According to Cohen, the psychiatrist at George Washington University, recent CT-scan research on a structure of the inner brain called the amygdala, which is believed to process emotions, suggests that older people tend to filter out painful experiences more than young people.
"Most people would intuitively think that older people would not be able to handle adversity," Cohen said. "But they have survived the death of a significant other, loss of prestigious work, loss of health. They are very high on the scale of creatively adapting to adversity."
Harold Gerkin, 82, knows adversity as only hurricanes can dish it out. Counting Katrina, he has lived through five major hurricanes while refusing to leave his home in Pilot Town, La., the southernmost human habitation in the swampy archipelago that juts south of New Orleans.
"I survived Camille in '69, with 200-mile [per hour] winds, so I figured I could handle this one," Gerkin said.
Katrina, though, demolished his house under 25-foot waves. When he saw water rising on the road near that house, he and his son, Charles, 47, fled to a nearby two-story structure protected by hurricane-storm sheathing.
Katrina, though, tore much of that structure apart.
"The damn building kept shaking so much, pilings were rammed through the floor and waves broke over the balcony on the second floor," Harold said. "At dawn, with the wind blowing like it blew with Camille, we saw two houses and a big barge float past us. If that barge would a hit us, we were gone."

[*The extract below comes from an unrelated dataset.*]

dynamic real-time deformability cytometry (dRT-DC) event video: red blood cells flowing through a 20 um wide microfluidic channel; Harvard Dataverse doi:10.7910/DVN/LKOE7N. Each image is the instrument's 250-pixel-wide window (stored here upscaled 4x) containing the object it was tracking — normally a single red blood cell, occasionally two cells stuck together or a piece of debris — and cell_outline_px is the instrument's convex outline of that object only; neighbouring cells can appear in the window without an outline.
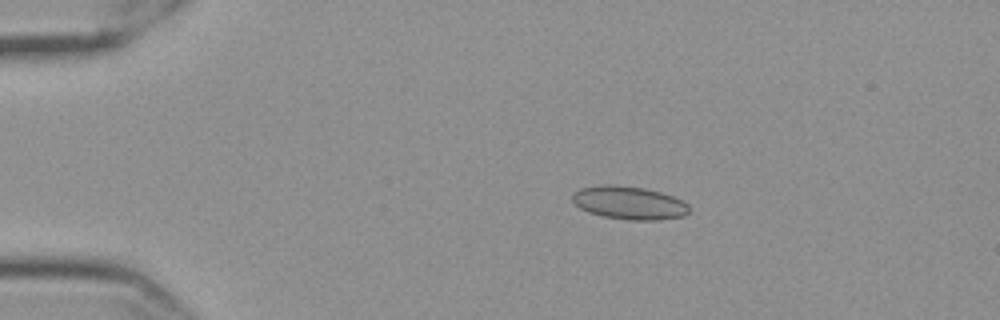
{"species": "Egyptian fruit bat (a non-hibernating species)", "species_latin": "Rousettus aegyptiacus", "temperature_condition": "cold", "stored_images_in_passage": 58, "camera_frame_rate_fps": 3000, "um_per_image_px": 0.085, "frame": {"image": 1, "passage_image": 12, "time_ms": 3.667, "image_size_px": [1000, 320], "cell_outline_px": [[688, 212], [684, 216], [656, 220], [628, 220], [604, 216], [588, 212], [580, 208], [572, 200], [572, 192], [580, 188], [604, 184], [612, 184], [644, 188], [660, 192], [672, 196], [688, 204]], "centroid_in_image_um": [53.44, 17.23], "position_along_channel_um": 31.6, "area_um2": 22.48}}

After Katrina passed, the Gerkins were rescued by a Coast Guard helicopter and are now living as evacuees in a hotel in Baton Rouge. Friends say that Charles seems numb since the storm and has had a hard time calming down.
But Harold, his father, said he does not have nightmares about the storm and he does not regret having tried to weather it.
"To tell you the truth, I never even thought about that stuff," he said.